The Romans first planted vines in the north of the island 2,000 years ago. Two excellent bodegas are in the area: Ca’n Vidalet is in the foothills of Pollensa, producing award-winning wines – as well as the island’s first locally made gin, named Onze (11) for the number of Mediterranean botanics from which it’s distilled.
Bodegas Mortitx, between Pollensa and Lluc, has vineyards at an altitude of some 360 metres above sea level, exposed to extremes of climate. Tours and tastings can be arranged at both bodegas.
STAY AND SLEEP
The area offers two excellent 5-star hotels. The Son Brull Hotel & Spa is some five minutes’ drive from the town of Pollensa, in a property that was once an 18th century Jesuit monastery. Now a stylish contemporary, but comfortable, family-run boutique hotel, with 23 rooms and suites, it has a small spa with pool, large outdoor pool, restaurant and bar.
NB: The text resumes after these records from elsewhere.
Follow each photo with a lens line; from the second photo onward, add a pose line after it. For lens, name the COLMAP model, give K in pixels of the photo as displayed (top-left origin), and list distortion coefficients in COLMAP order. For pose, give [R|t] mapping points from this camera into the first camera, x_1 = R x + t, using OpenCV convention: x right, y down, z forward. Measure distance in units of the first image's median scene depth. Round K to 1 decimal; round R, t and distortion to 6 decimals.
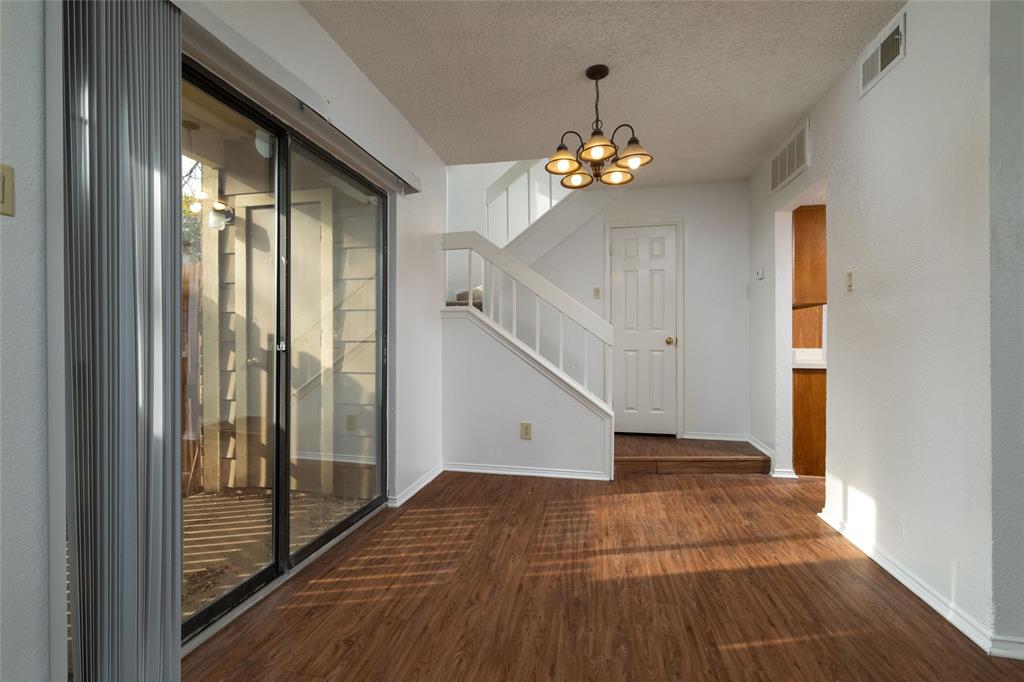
lens RADIAL K [[437.5, 0, 510.3], [0, 437.5, 340.2], [0, 0, 1]] dist [0.000739, 0.000027]
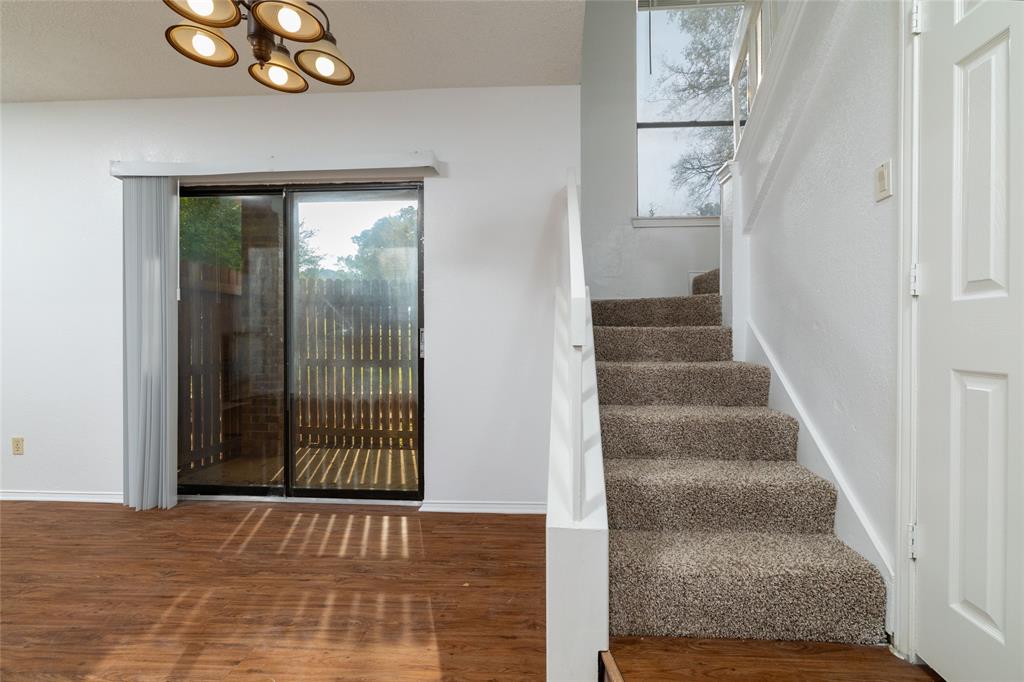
lens RADIAL K [[453.2, 0, 539.9], [0, 453.2, 328.5], [0, 0, 1]] dist [0.001260, -0.000007]
pose [[0.158162, -0.011552, -0.987346, 0.746759], [0.001692, 0.999933, -0.011428, 0.000934], [0.987412, 0.000137, 0.158171, 1.092426]]
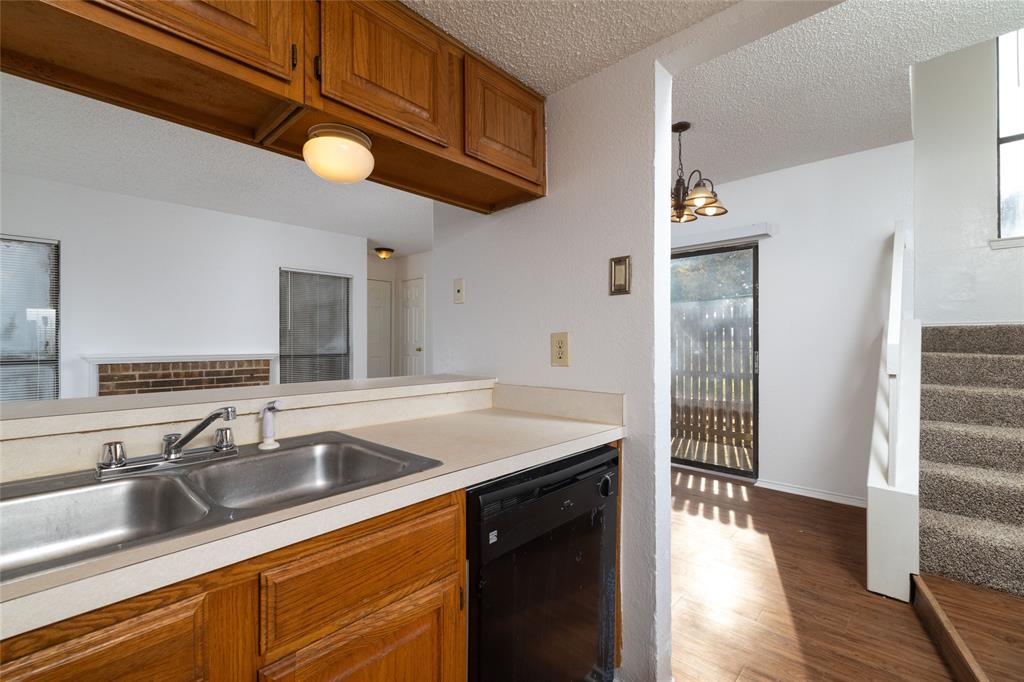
lens RADIAL K [[437.9, 0, 518.4], [0, 437.9, 338.2], [0, 0, 1]] dist [0.000860, -0.000053]
pose [[-0.505729, -0.009842, -0.862636, 1.229730], [-0.003814, 0.999951, -0.009172, -0.037230], [0.862684, -0.001348, -0.505742, 1.039590]]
Occupying a privileged position at one end of the pretty Formentor beach, the Hotel Barceló Formentor opened in 1930; famous guests have included Charlie Chaplin, Winston Churchill, and the writer Scott Fitzgerald. The hotel boasts no fewer than five restaurants, small gym, beauty salon and lovely gardens.
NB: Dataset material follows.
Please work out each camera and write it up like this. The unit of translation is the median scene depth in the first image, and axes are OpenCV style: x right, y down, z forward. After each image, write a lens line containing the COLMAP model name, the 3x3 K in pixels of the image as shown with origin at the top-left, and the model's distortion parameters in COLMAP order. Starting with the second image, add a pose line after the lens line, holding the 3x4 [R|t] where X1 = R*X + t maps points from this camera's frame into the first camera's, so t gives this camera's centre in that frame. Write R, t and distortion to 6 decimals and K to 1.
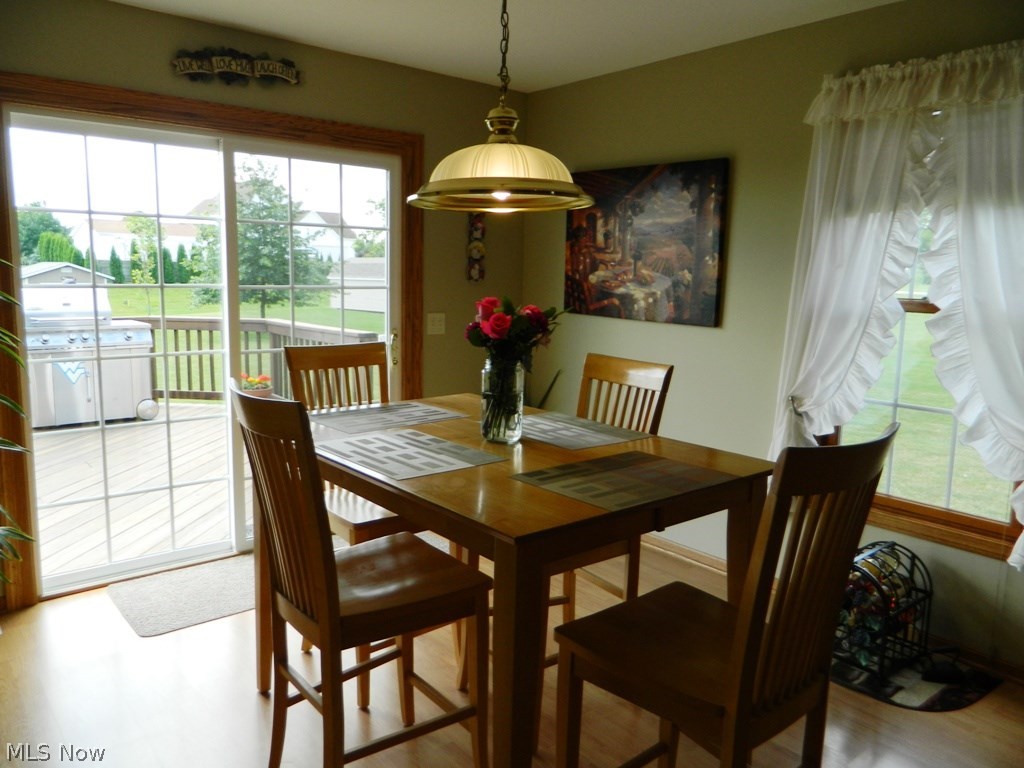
lens RADIAL K [[767.6, 0, 512.3], [0, 767.6, 387.1], [0, 0, 1]] dist [0.010139, -0.016551]
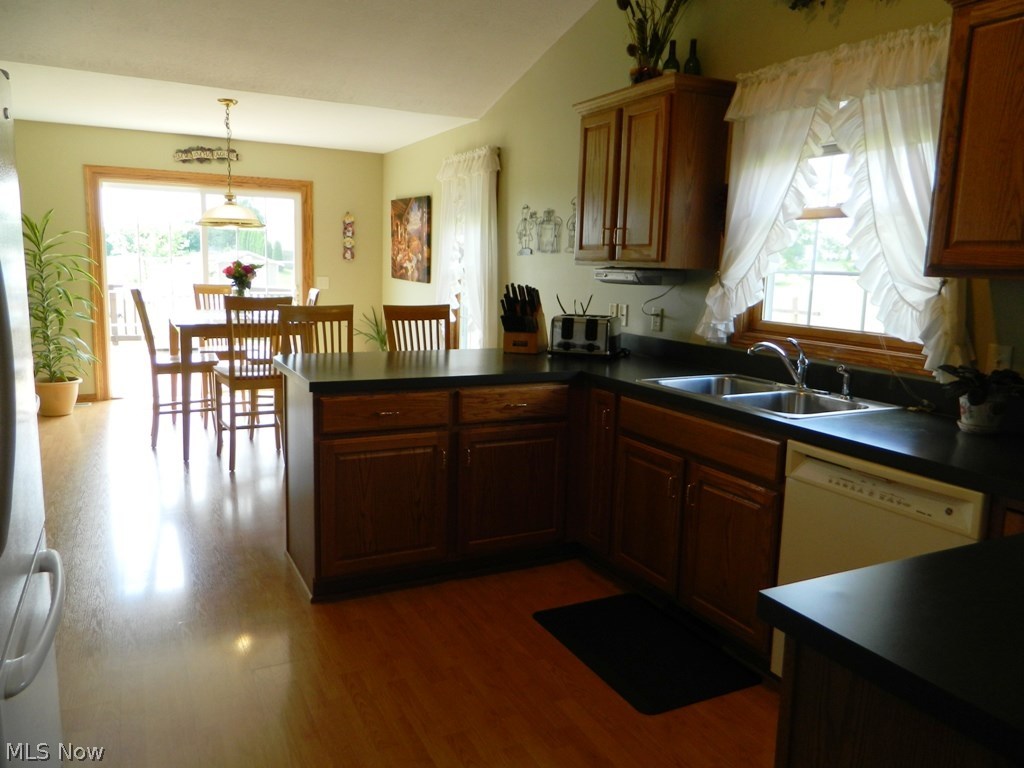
lens RADIAL K [[767.6, 0, 509.8], [0, 767.6, 381.4], [0, 0, 1]] dist [0.010139, -0.016551]
pose [[0.970754, 0.046443, -0.235542, 1.073739], [-0.047127, 0.998885, 0.002727, 0.174802], [0.235406, 0.008453, 0.971860, -0.930832]]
British company Empire Property Group International is developing a 40-acre site into a new luxury 5-star hotel resort with serviced villas in Puerto Pollensa. The resort will include residential, commercial and retail properties, set amid a lush landscape, and not far from the seafront.
LIVE THE LIFE
Many British retirees, in particular, choose to settle in this area, which is also popular as a second home location.
Facilities and services are good, and the international community seems to have good opportunities for a social life year-round. Although the north of the island can suffer some of the worst of the winter weather, there are still many days when glorious sunshine and blue skies make it a joy to be here – able to enjoy the benefits of an outdoor life.
Whether you want a permanent or second home in this area, there’s a wealth of choice – both in price (from around 150 thousand to several million euros) and type; everything from a modest apartment to an architect-designed villa on the Formentor peninsula, or a parcel of land where you can create your own dream home. One of the most expensive pieces of real estate ever sold on the island was La Fortaleza, located on an imposing promontory on the outskirts of Puerto Pollensa.
Real estate agents specializing in properties in this area include Barnard Hamilton Properties, and Prestige Villas (both Pollensa), and Riusech Inmobiliaria, McCallum, and Sol Inmobiliaria (Puerto Pollensa).